Giova a tal proposito evidenziare come i giudici di legittimità (sentenza 12148/1998) abbiano ritenuto di natura commerciale, per espressa statuizione normativa, le somministrazioni di pasti e la gestione di spacci aziendali nonché la fornitura di alimenti e bevande ai soci di un circolo ricreativo di un’associazione, o di un’associazione sportiva, quando sia svolta con il conseguimento di un utile economico, escludendo soltanto l’ipotesi in cui la fornitura avviene ai medesimi prezzi d’acquisto dei beni, senza alcun margine di guadagno, dato che solo in tale ultima ipotesi manca il suddetto carattere commerciale.
Ad analoghe conclusione la Cassazione è giunta con le sentenze 3850 e 2403 del 2000, con riferimento all’attività di bar-caffè, con mescita di bevande ai propri associati, effettuata verso pagamento di corrispettivi specifici, che non rientra in alcun modo tra le finalità istituzionali di un club sportivo-culturale ricreativo e, quindi, è attività di natura commerciale.
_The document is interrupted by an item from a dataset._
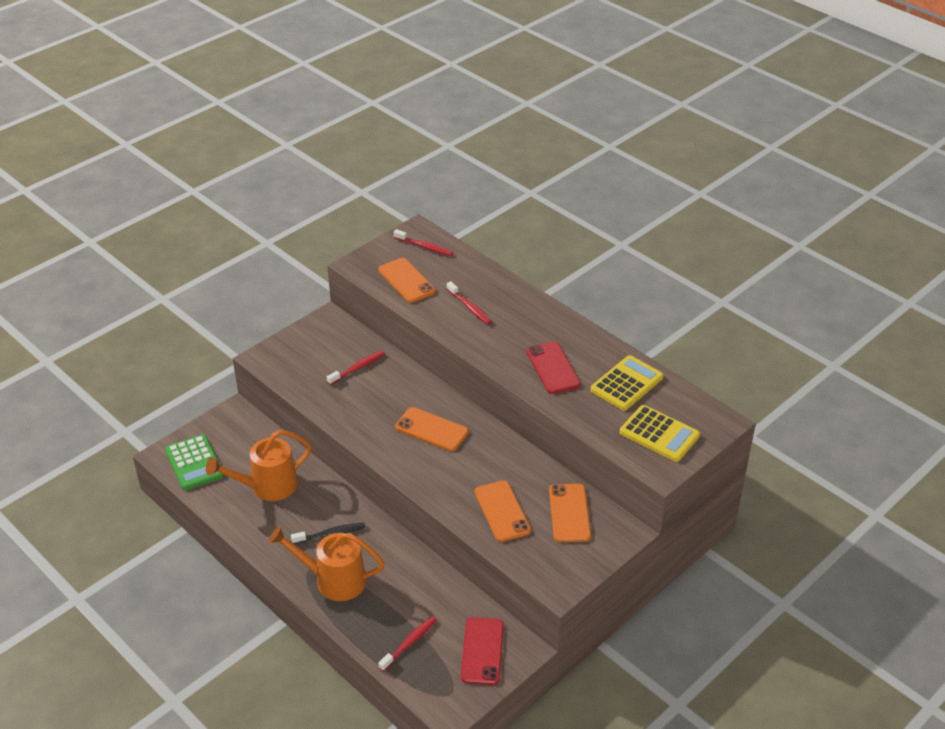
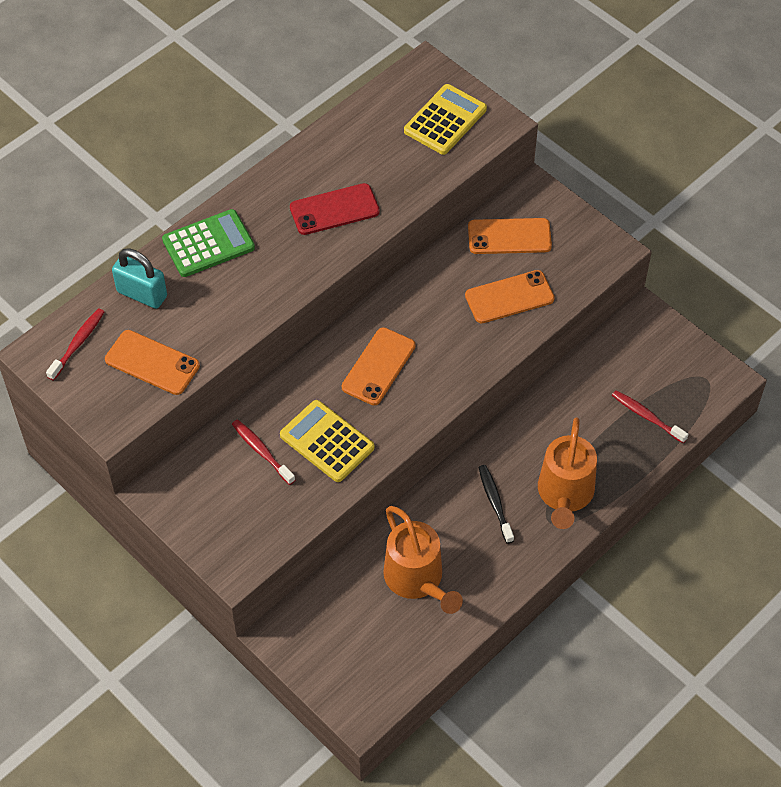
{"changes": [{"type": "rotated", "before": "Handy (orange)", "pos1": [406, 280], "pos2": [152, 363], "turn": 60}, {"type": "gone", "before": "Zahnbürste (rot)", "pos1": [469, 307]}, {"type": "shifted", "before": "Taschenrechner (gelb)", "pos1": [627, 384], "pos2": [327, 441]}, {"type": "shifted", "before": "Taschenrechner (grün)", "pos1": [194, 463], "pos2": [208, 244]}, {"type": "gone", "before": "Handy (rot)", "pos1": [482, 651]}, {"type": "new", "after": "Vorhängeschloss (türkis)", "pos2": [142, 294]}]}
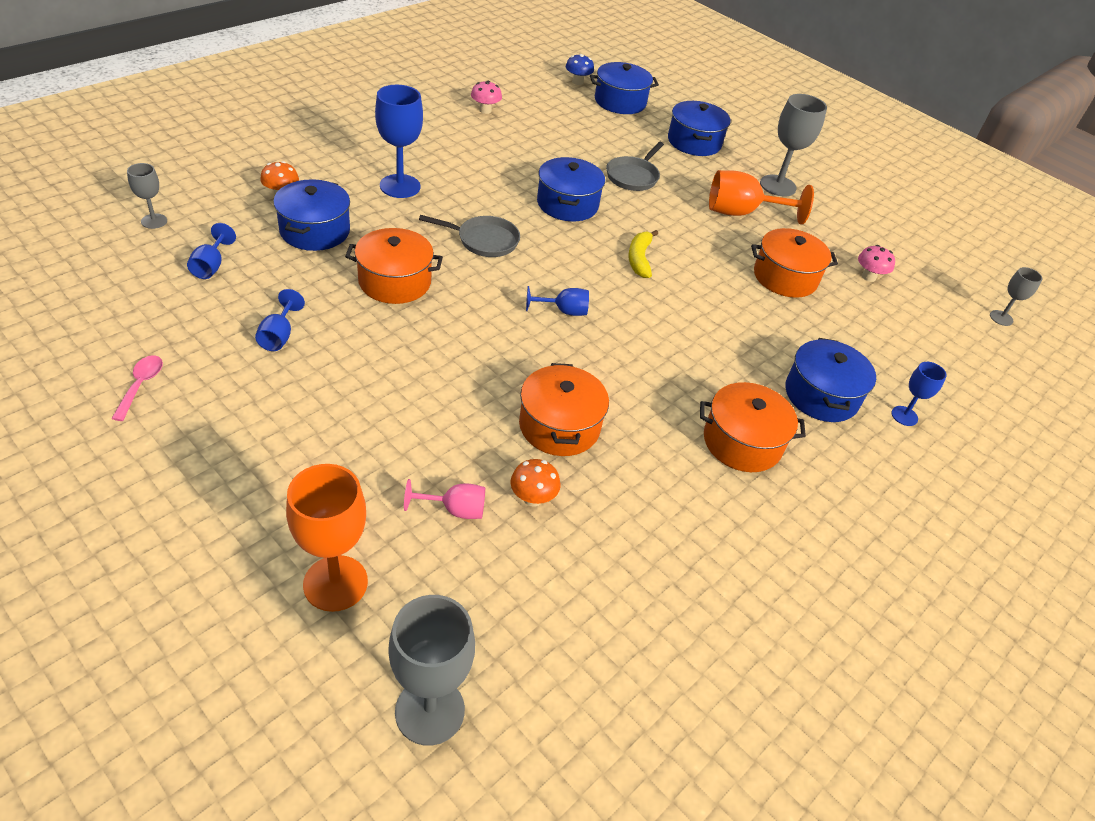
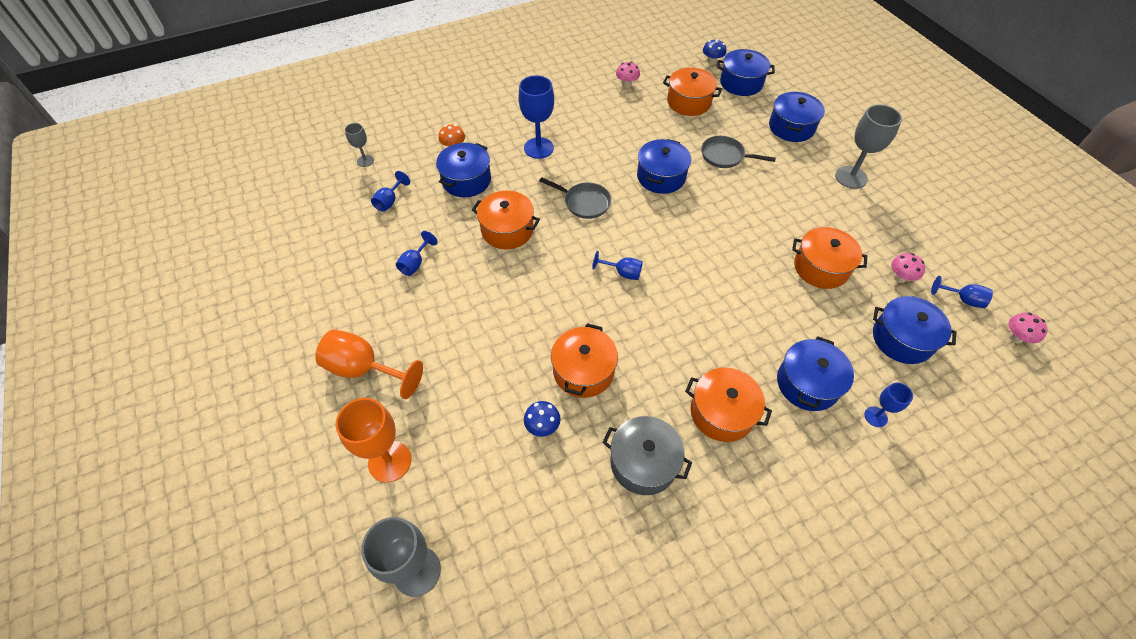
{"changes": [{"type": "rotated", "before": "Pfanne (grau)", "pos1": [633, 176], "pos2": [725, 156], "turn": 60}, {"type": "shifted", "before": "Kelch (orange)", "pos1": [741, 213], "pos2": [364, 369]}, {"type": "gone", "before": "Banane (gelb)", "pos1": [639, 259]}, {"type": "swapped", "before": "Kelch (grau)", "after": "Pilz (rosa)", "pos1": [1001, 318], "pos2": [1015, 337]}, {"type": "gone", "before": "Löffel (rosa)", "pos1": [141, 385]}, {"type": "repainted", "before": "Pilz (orange)", "after": "Pilz (blau)", "pos1": [532, 498], "pos2": [542, 426]}, {"type": "gone", "before": "Kelch (rosa)", "pos1": [455, 510]}, {"type": "new", "after": "Kochtopf (orange)", "pos2": [689, 102]}, {"type": "new", "after": "Kelch (blau)", "pos2": [962, 299]}, {"type": "new", "after": "Kochtopf (blau)", "pos2": [902, 339]}, {"type": "new", "after": "Kochtopf (grau)", "pos2": [643, 463]}]}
È da porre comunque in rilievo che per le associazioni sportive dilettantistiche e per gli enti non commerciali in generale, di cui al citato comma 4 dell’articolo, l’imponibilità sussiste unicamente nel caso in cui le prestazioni effettuate a favore dei terzi e quelle non conformi ai fini istituzionali delle associazioni, siano comunque riconducibile all’esercizio di un’attività pur se secondaria o marginale, che deve presentare i caratteri della continuità o della stabilità, non bastando il compimento di operazioni isolate di produzione o commercio (cfr Cassazione, sentenza 1259/1993).
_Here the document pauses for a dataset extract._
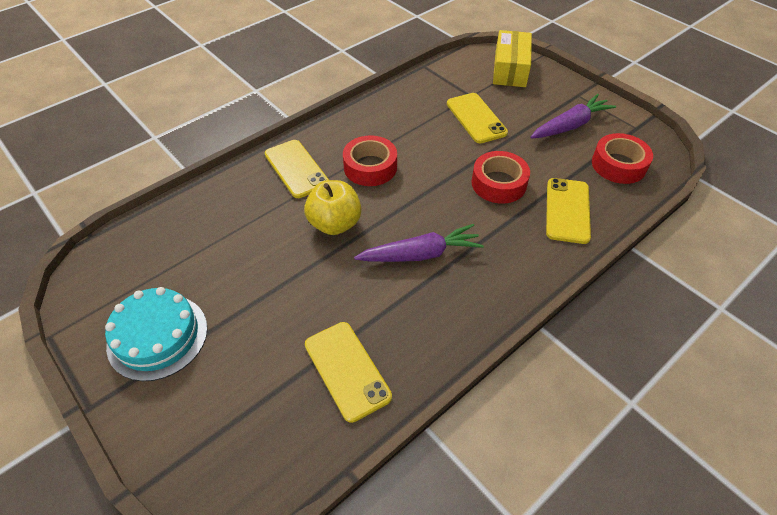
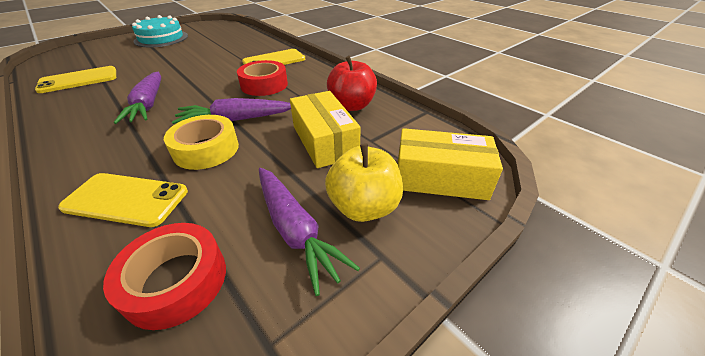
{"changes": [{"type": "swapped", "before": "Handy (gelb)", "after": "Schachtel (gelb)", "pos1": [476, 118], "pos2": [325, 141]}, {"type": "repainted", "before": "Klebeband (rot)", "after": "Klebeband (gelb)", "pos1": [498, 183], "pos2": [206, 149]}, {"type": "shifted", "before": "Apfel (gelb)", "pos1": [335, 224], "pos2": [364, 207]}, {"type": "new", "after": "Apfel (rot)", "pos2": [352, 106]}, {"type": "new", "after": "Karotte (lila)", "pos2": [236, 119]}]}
La sentenza n. 22739/2008 ha chiarito, infine, che l’effettiva corrispondenza ai fini istituzionali dell’attività in concreto esercitata dall’associazione deve farsi discendere non dalla sola circostanza che l’associazione sportiva dilettantistica abbia avuto il riconoscimento della Fise.
Il riconoscimento, infatti, implica unicamente la conformità dello statuto associativo ai principi della Federazione, ma non autorizza a presumere sic et simpliciter la corrispondenza dell’attività in concreto esercitata ai principi stessi, essendo necessaria la verifica dell’attività effettivamente svolta.